** Opening Data to use block **

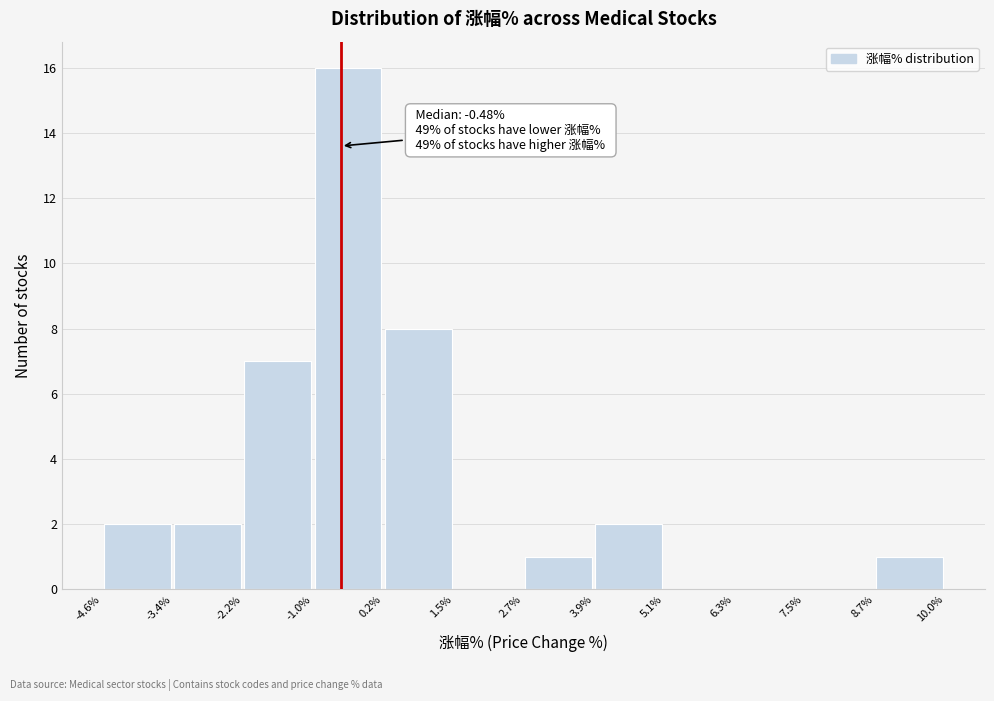

Over which range of the x-axis is the bar tallest?

-1.0% to 0.2%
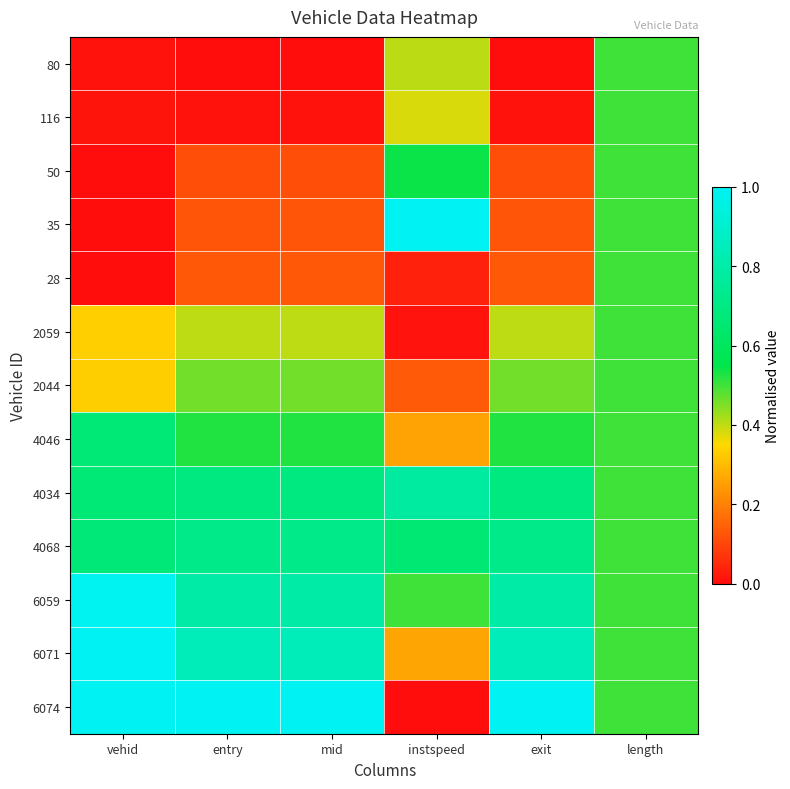

How many data points does each series have?

6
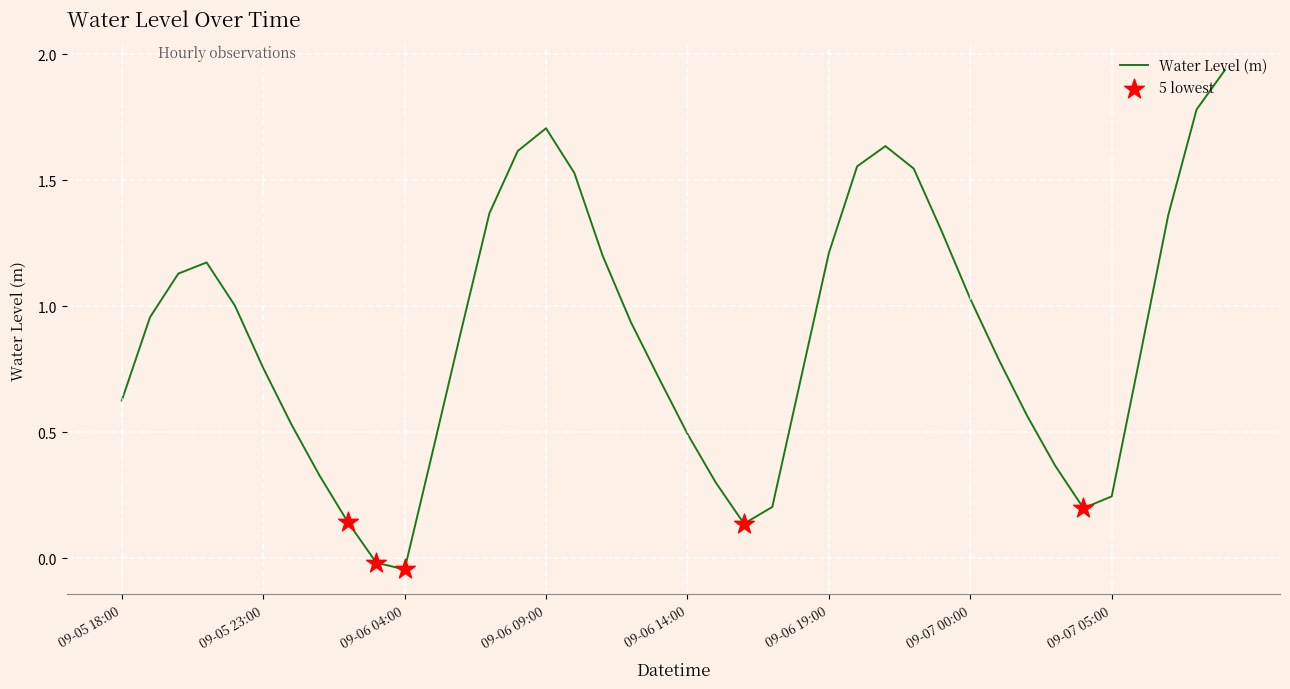

What is the difference between the maximum and minimum values?

2.0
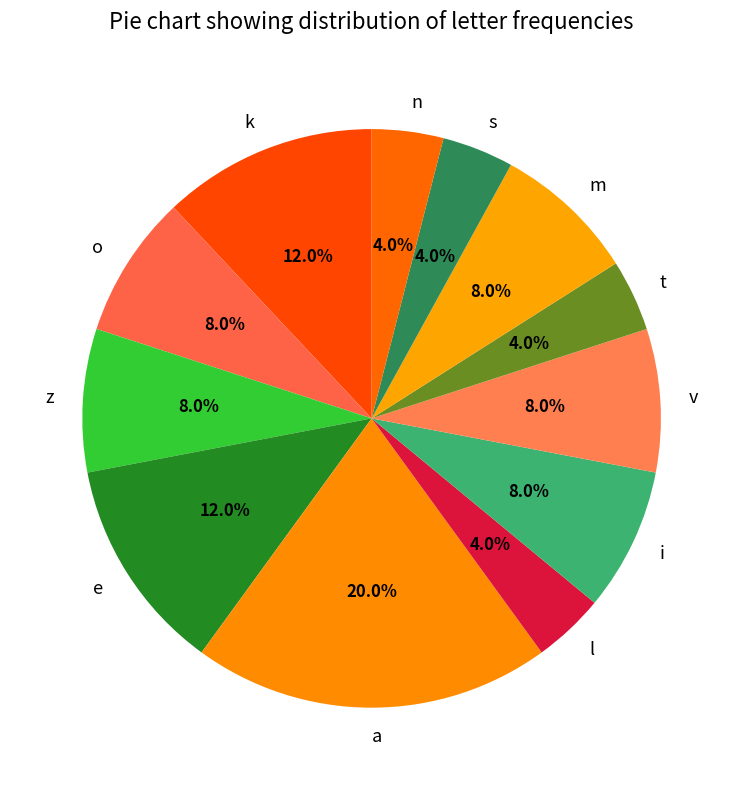

What is the largest slice in the pie chart?

a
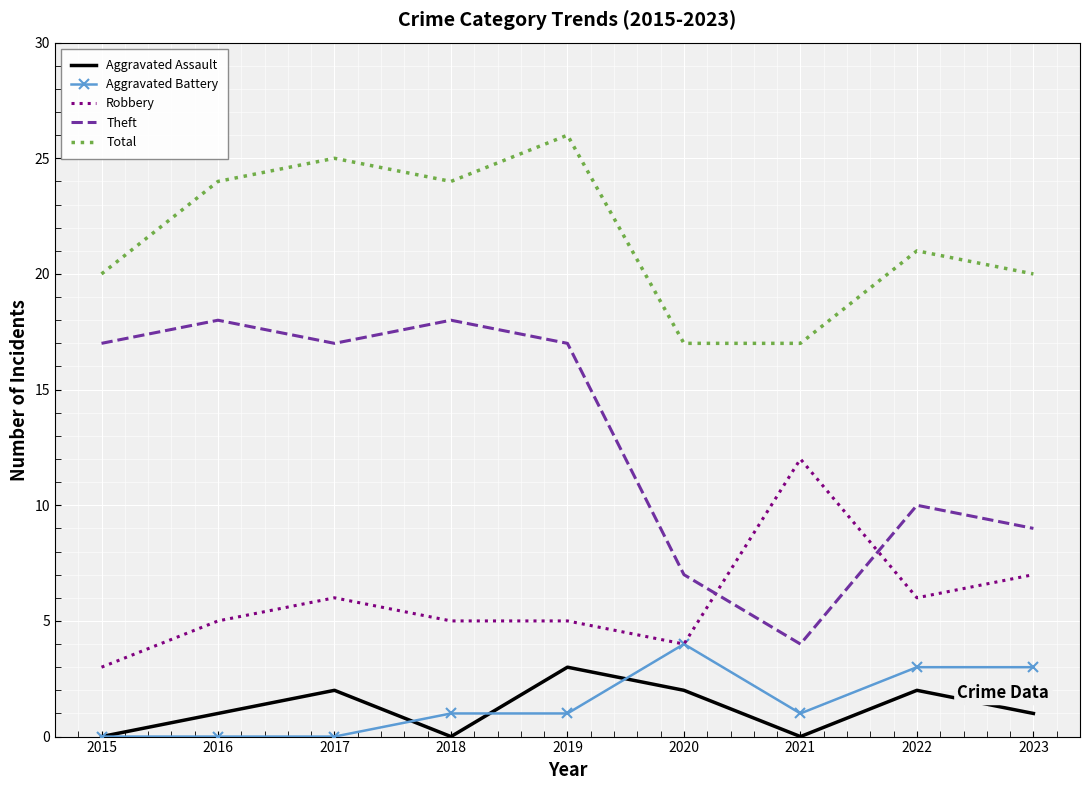

What is the maximum value shown in the chart?

26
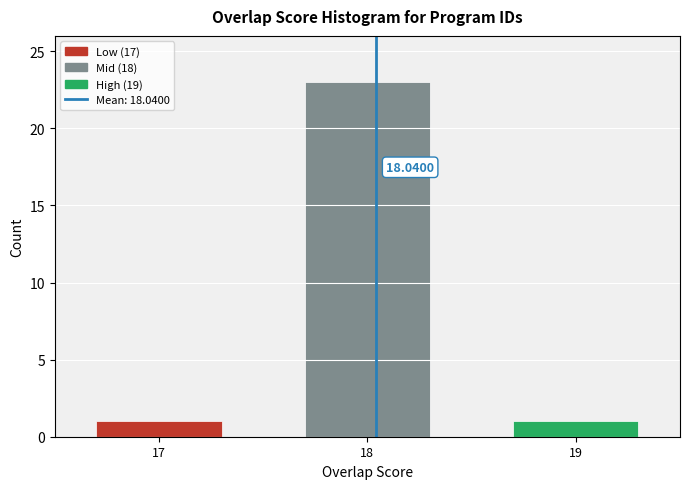

What is the change in value from 17 to 18?

+22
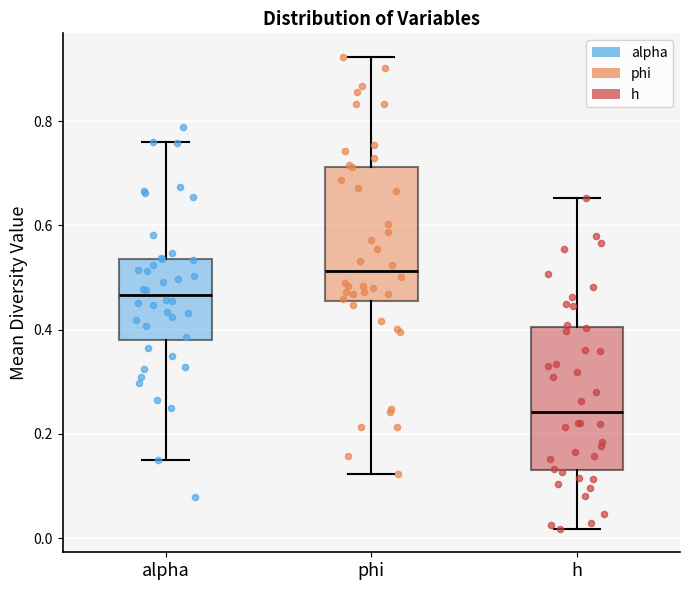

Which box has the lowest median line?

h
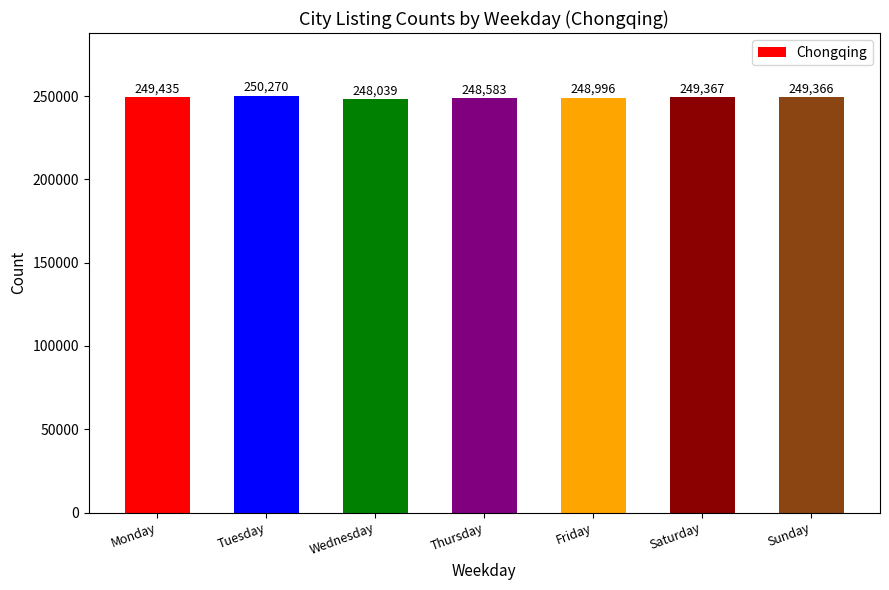

The value at Sunday is 249366. True or false?

True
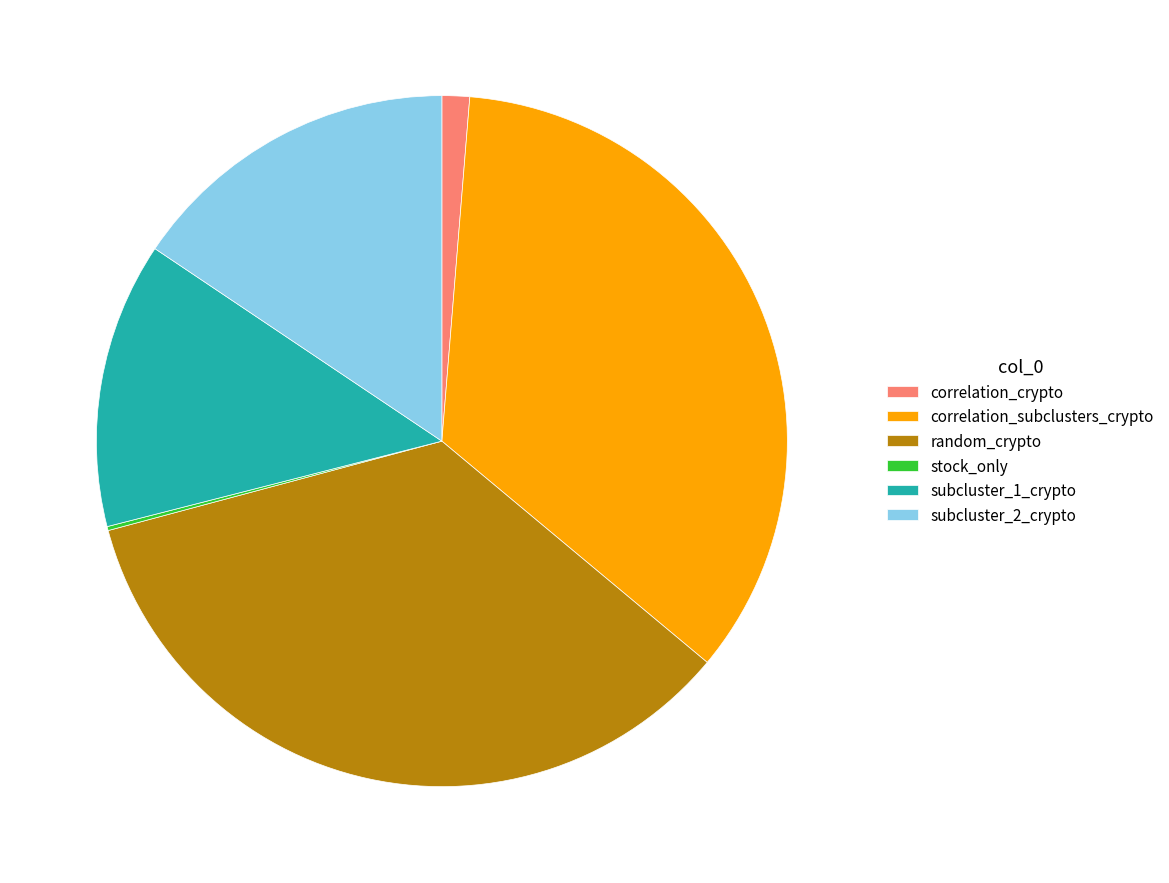

Which has a higher value, subcluster_2_crypto or random_crypto?

random_crypto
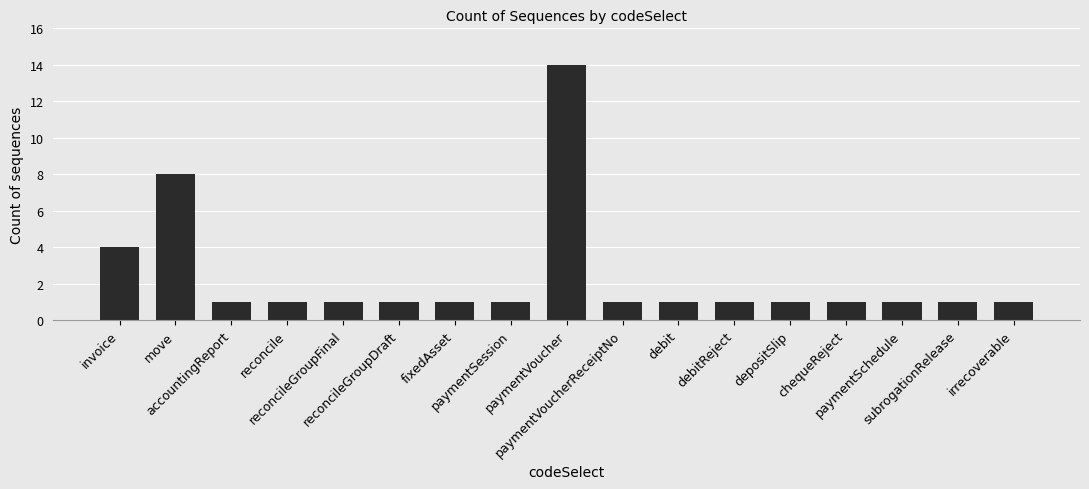

Which label corresponds to the largest value in the chart?

paymentVoucher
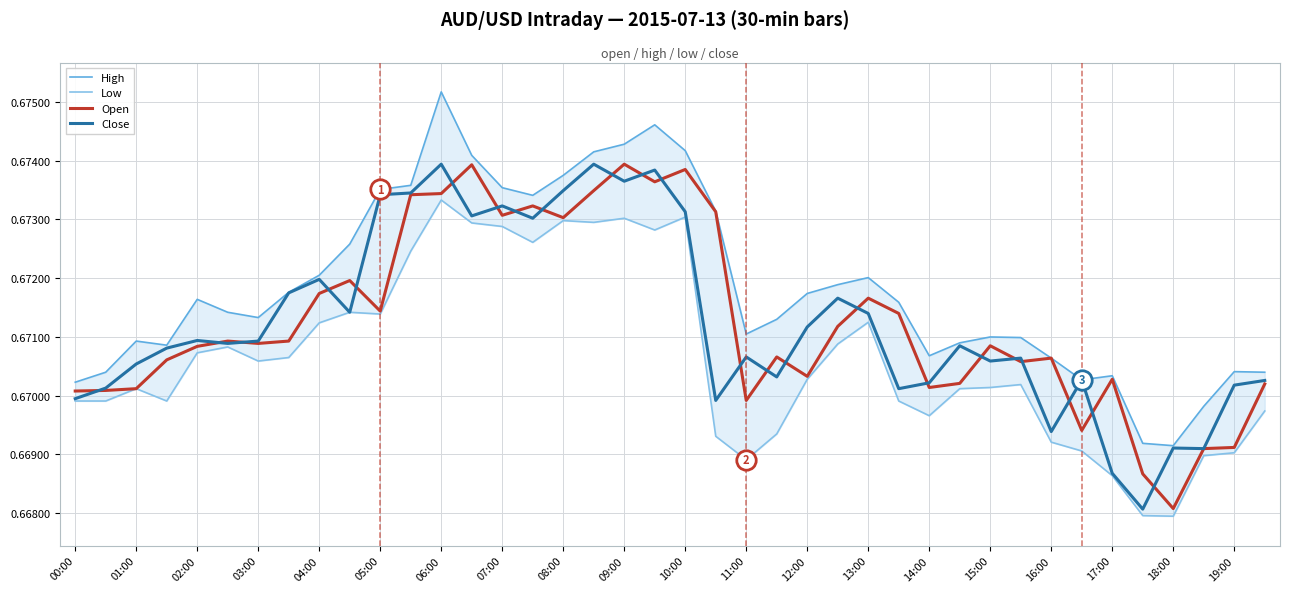

How many series are shown in this chart?

4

** Closing Data to use block **

# [Task statement]
Please copy every line above exactly, leaving out the pictures.

# [Written answer]
Over which range of the x-axis is the bar tallest?

-1.0% to 0.2%

How many data points does each series have?

6

What is the difference between the maximum and minimum values?

2.0

What is the largest slice in the pie chart?

a

What is the maximum value shown in the chart?

26

What is the change in value from 17 to 18?

+22

Which box has the lowest median line?

h

The value at Sunday is 249366. True or false?

True

Which has a higher value, subcluster_2_crypto or random_crypto?

random_crypto

Which label corresponds to the largest value in the chart?

paymentVoucher

How many series are shown in this chart?

4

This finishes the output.